The balance between profits and making good health care decisions was usually achieved, they say.
But they sensed something was missing in the health insurance market: A firm that could work for companies across a number of industries, gathering information from health insurers, hospitals and doctors and recommending the most cost-effective coverage and choices. In a phrase, a medical management company.
So in 2001, they created it. Dillabough and Wittorff took $200,000 of their own money, became entrepreneurs and created Delphi, a health care advocacy company in St.
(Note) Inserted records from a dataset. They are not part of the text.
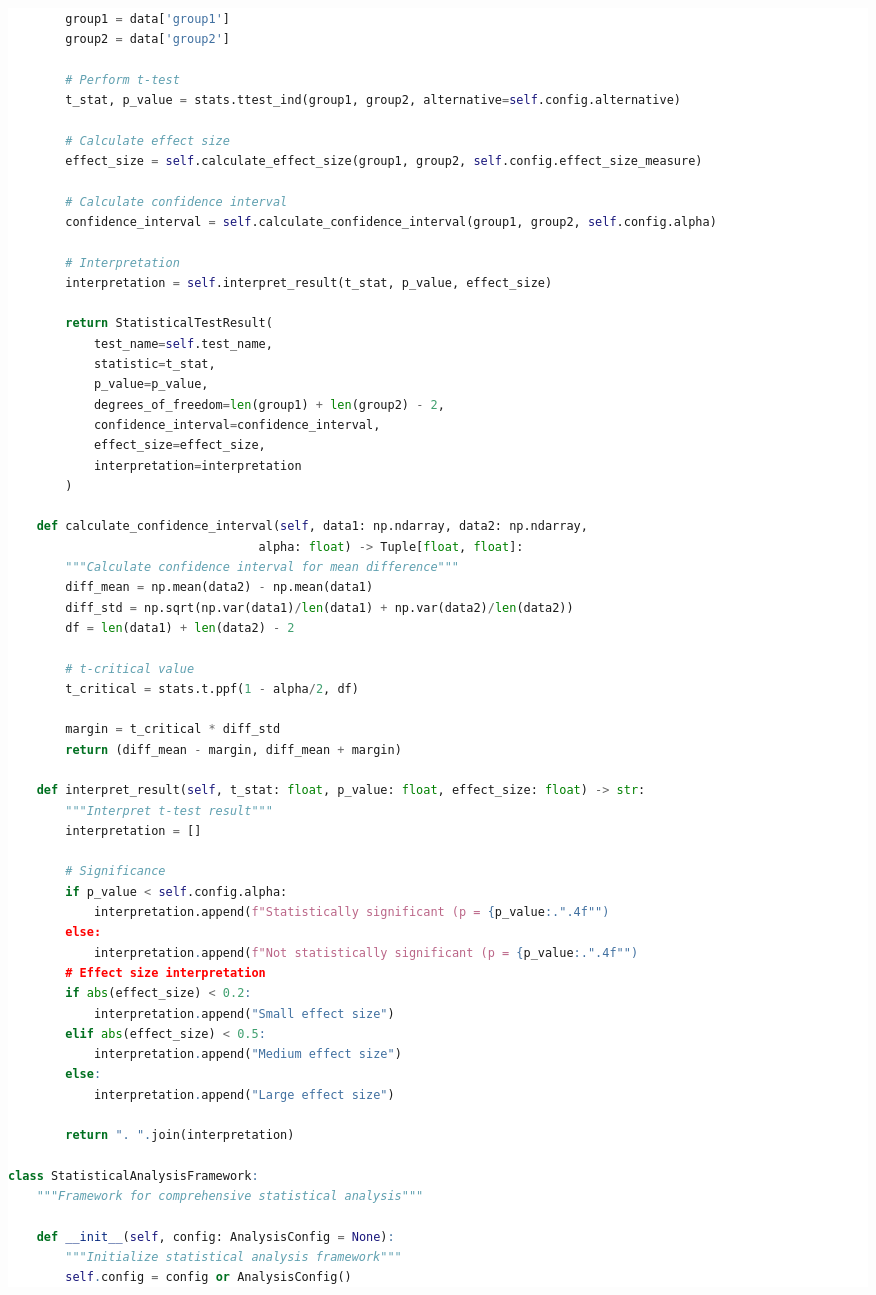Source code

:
 ```python
        group1 = data['group1']
        group2 = data['group2']

        # Perform t-test
        t_stat, p_value = stats.ttest_ind(group1, group2, alternative=self.config.alternative)

        # Calculate effect size
        effect_size = self.calculate_effect_size(group1, group2, self.config.effect_size_measure)

        # Calculate confidence interval
        confidence_interval = self.calculate_confidence_interval(group1, group2, self.config.alpha)

        # Interpretation
        interpretation = self.interpret_result(t_stat, p_value, effect_size)

        return StatisticalTestResult(
            test_name=self.test_name,
            statistic=t_stat,
            p_value=p_value,
            degrees_of_freedom=len(group1) + len(group2) - 2,
            confidence_interval=confidence_interval,
            effect_size=effect_size,
            interpretation=interpretation
        )

    def calculate_confidence_interval(self, data1: np.ndarray, data2: np.ndarray,
                                   alpha: float) -> Tuple[float, float]:
        """Calculate confidence interval for mean difference"""
        diff_mean = np.mean(data2) - np.mean(data1)
        diff_std = np.sqrt(np.var(data1)/len(data1) + np.var(data2)/len(data2))
        df = len(data1) + len(data2) - 2

        # t-critical value
        t_critical = stats.t.ppf(1 - alpha/2, df)

        margin = t_critical * diff_std
        return (diff_mean - margin, diff_mean + margin)

    def interpret_result(self, t_stat: float, p_value: float, effect_size: float) -> str:
        """Interpret t-test result"""
        interpretation = []

        # Significance
        if p_value < self.config.alpha:
            interpretation.append(f"Statistically significant (p = {p_value:.".4f"")
        else:
            interpretation.append(f"Not statistically significant (p = {p_value:.".4f"")
        # Effect size interpretation
        if abs(effect_size) < 0.2:
            interpretation.append("Small effect size")
        elif abs(effect_size) < 0.5:
            interpretation.append("Medium effect size")
        else:
            interpretation.append("Large effect size")

        return ". ".join(interpretation)

class StatisticalAnalysisFramework:
    """Framework for comprehensive statistical analysis"""

    def __init__(self, config: AnalysisConfig = None):
        """Initialize statistical analysis framework"""
        self.config = config or AnalysisConfig()
```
Petersburg.
Law firms, engineering firms, cities, manufacturers and a beer distributor in several states signed up for their service.
Delphi competes against a handful of large U.S. competitors, such as Health Advocate in Philadelphia, but only employs 10. It works for about 100 clients and their employees to find these health care values.
Delphi's nurses speak to hundreds of people daily on the telephone on how to get second opinions, how to pick a specialist and what hospital or clinic is the best to use for the best care in their town.
One finding Delphi has made: Bigger budgets don't make for better hospitals. Often, the more efficient a hospital or clinic has to be, the better the care it provides.
"Better care is less expensive," Dillabough says.
Delphi has found big cost differences.
Some MRIs cost $400. Others, $2,900. Delphi saved one CAT scan patient in Jacksonville $1,500 by finding a cheaper provider. Many employers and health care brokers are unfamiliar with these costs.
"No one knows what anything costs," Dillabough says. Part of that is because hospitals are reluctant to break out fees.
The company has also found flaws in the system, for which it tries to compensate. For example, sometimes doctors practice "defensive medicine," and order more CAT scans and X-rays than are necessary. Meanwhile, companies don't talk to their employees enough about health care coverage, so employees make poor choices sometimes.
Delphi also tracks historical data. For example, the cost of MRIs has risen seven-fold in the past 15 years in the Tampa Bay area.
Which hospitals, doctors and clinics should someone choose? That's where Delphi comes in. It matches the ailment and needs of the patient with the best health care providers. It does so with an eye on costs, which saves employers and their staffs money. Clients pay Delphi on an employee-per-month basis to assist them.
Revenues at Delphi soared 400% in 2007 and should double this year. Rob Pariseau, president of Benefit Solutions Group in Tampa, called medical advocacy "the missing link" in American health care.
Americans are unprepared for and fearful of the health care system. All too often, they make medical mistakes that lead to unnecessary suffering and wasteful spending by employees and employers.
That's where Delphi's medical advocacy program comes in, trying to help patients get the right care, in the right place, the first time.
"It's the first win/win in health care in decades," Pariseau says.
Looking ahead, Dillabough expects Delphi to have 100,000 members in about a year and about 1 million members three or four years from now.
Its vision is to help consumers be better purchasers of health care. That means knowing costs and health care services so employers and their staffs can make the right purchases.